─── Data provided ───

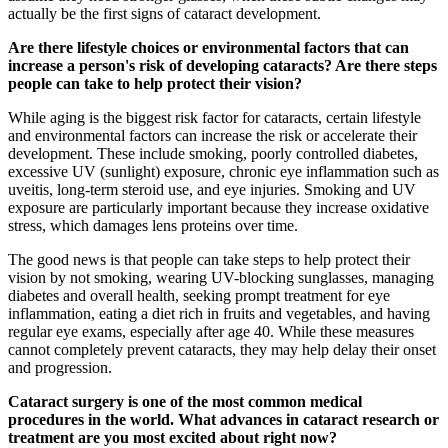
actually be the first signs of cataract development.
Are there lifestyle choices or environmental factors that can
increase a person's risk of developing cataracts? Are there steps
people can take to help protect their vision?
While aging is the biggest risk factor for cataracts, certain lifestyle
and environmental factors can increase the risk or accelerate their
development. These include smoking, poorly controlled diabetes,
excessive UV (sunlight) exposure, chronic eye inflammation such as
uveitis, long-term steroid use, and eye injuries. Smoking and UV
exposure are particularly important because they increase oxidative
stress, which damages lens proteins over time.
The good news is that people can take steps to help protect their
vision by not smoking, wearing UV-blocking sunglasses, managing
diabetes and overall health, seeking prompt treatment for eye
inflammation, eating a diet rich in fruits and vegetables, and having
regular eye exams, especially after age 40. While these measures
cannot completely prevent cataracts, they may help delay their onset
and progression.
Cataract surgery is one of the most common medical
procedures in the world. What advances in cataract research or
treatment are you most excited about right now?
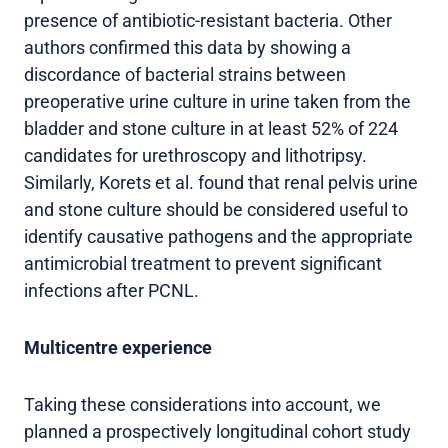
presence of antibiotic-resistant bacteria. Other
authors confirmed this data by showing a
discordance of bacterial strains between
preoperative urine culture in urine taken from the
bladder and stone culture in at least 52% of 224
candidates for urethroscopy and lithotripsy.
Similarly, Korets et al. found that renal pelvis urine
and stone culture should be considered useful to
identify causative pathogens and the appropriate
antimicrobial treatment to prevent significant
infections after PCNL.
Multicentre experience
Taking these considerations into account, we
planned a prospectively longitudinal cohort study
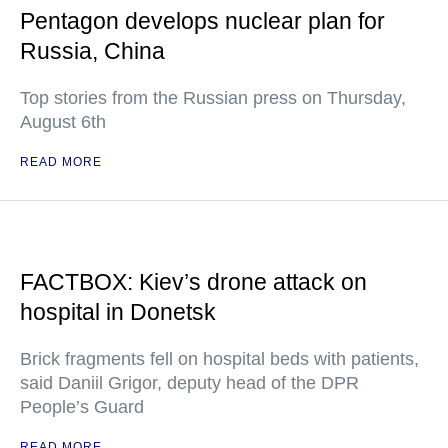
Pentagon develops nuclear plan for
Russia, China
Top stories from the Russian press on Thursday,
August 6th
READ MORE
FACTBOX: Kiev’s drone attack on
hospital in Donetsk
Brick fragments fell on hospital beds with patients,
said Daniil Grigor, deputy head of the DPR
People’s Guard
READ MORE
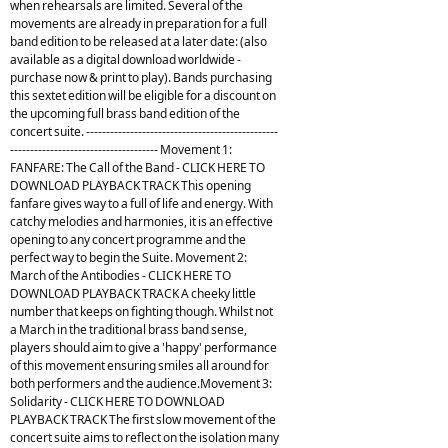
when rehearsals are limited. Several of the
movements are already in preparation for a full
band edition to be released at a later date: (also
available as a digital download worldwide -
purchase now & print to play). Bands purchasing
this sextet edition will be eligible for a discount on
the upcoming full brass band edition of the
concert suite. ------------------------------------------------
------------------------------------- Movement 1:
FANFARE: The Call of the Band - CLICK HERE TO
DOWNLOAD PLAYBACK TRACK This opening
fanfare gives way to a full of life and energy. With
catchy melodies and harmonies, it is an effective
opening to any concert programme and the
perfect way to begin the Suite. Movement 2:
March of the Antibodies - CLICK HERE TO
DOWNLOAD PLAYBACK TRACK A cheeky little
number that keeps on fighting though. Whilst not
a March in the traditional brass band sense,
players should aim to give a 'happy' performance
of this movement ensuring smiles all around for
both performers and the audience.Movement 3:
Solidarity - CLICK HERE TO DOWNLOAD
PLAYBACK TRACK The first slow movement of the
concert suite aims to reflect on the isolation many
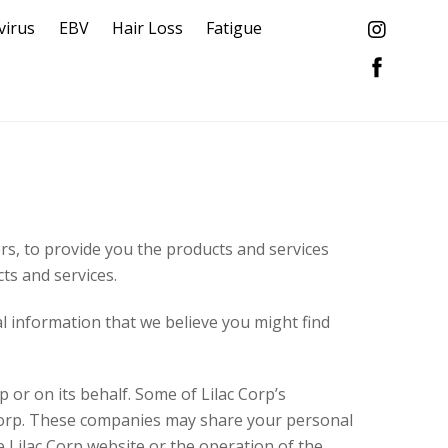
virus
EBV
Hair Loss
Fatigue
ers, to provide you the products and services
ts and services.
l information that we believe you might find
 or on its behalf. Some of Lilac Corp’s
 Corp. These companies may share your personal
e Lilac Corp website or the operation of the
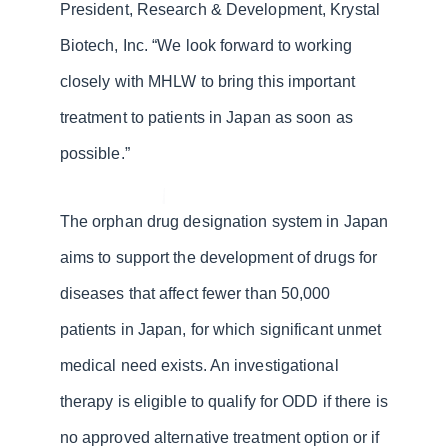
President, Research & Development, Krystal
Biotech, Inc. “We look forward to working
closely with MHLW to bring this important
treatment to patients in Japan as soon as
possible.”
The orphan drug designation system in Japan
aims to support the development of drugs for
diseases that affect fewer than 50,000
patients in Japan, for which significant unmet
medical need exists. An investigational
therapy is eligible to qualify for ODD if there is
no approved alternative treatment option or if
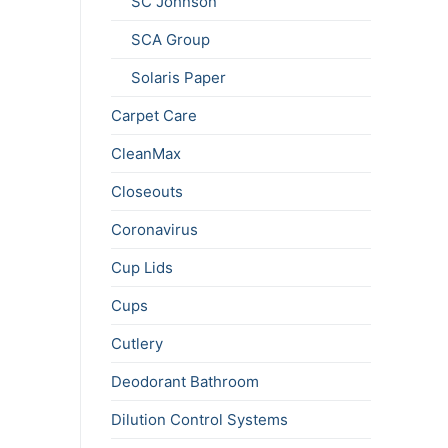
SC Johnson
SCA Group
Solaris Paper
Carpet Care
CleanMax
Closeouts
Coronavirus
Cup Lids
Cups
Cutlery
Deodorant Bathroom
Dilution Control Systems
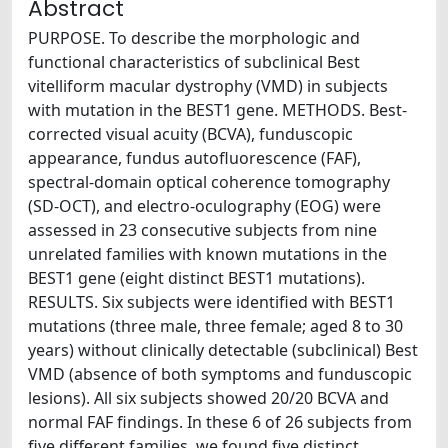
Abstract
PURPOSE. To describe the morphologic and
functional characteristics of subclinical Best
vitelliform macular dystrophy (VMD) in subjects
with mutation in the BEST1 gene. METHODS. Best-
corrected visual acuity (BCVA), funduscopic
appearance, fundus autofluorescence (FAF),
spectral-domain optical coherence tomography
(SD-OCT), and electro-oculography (EOG) were
assessed in 23 consecutive subjects from nine
unrelated families with known mutations in the
BEST1 gene (eight distinct BEST1 mutations).
RESULTS. Six subjects were identified with BEST1
mutations (three male, three female; aged 8 to 30
years) without clinically detectable (subclinical) Best
VMD (absence of both symptoms and funduscopic
lesions). All six subjects showed 20/20 BCVA and
normal FAF findings. In these 6 of 26 subjects from
five different families, we found five distinct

───

● **What you will do**: Within the records above, tally the lines that contain "help". Give the total and nothing more.

● **Task output**: 3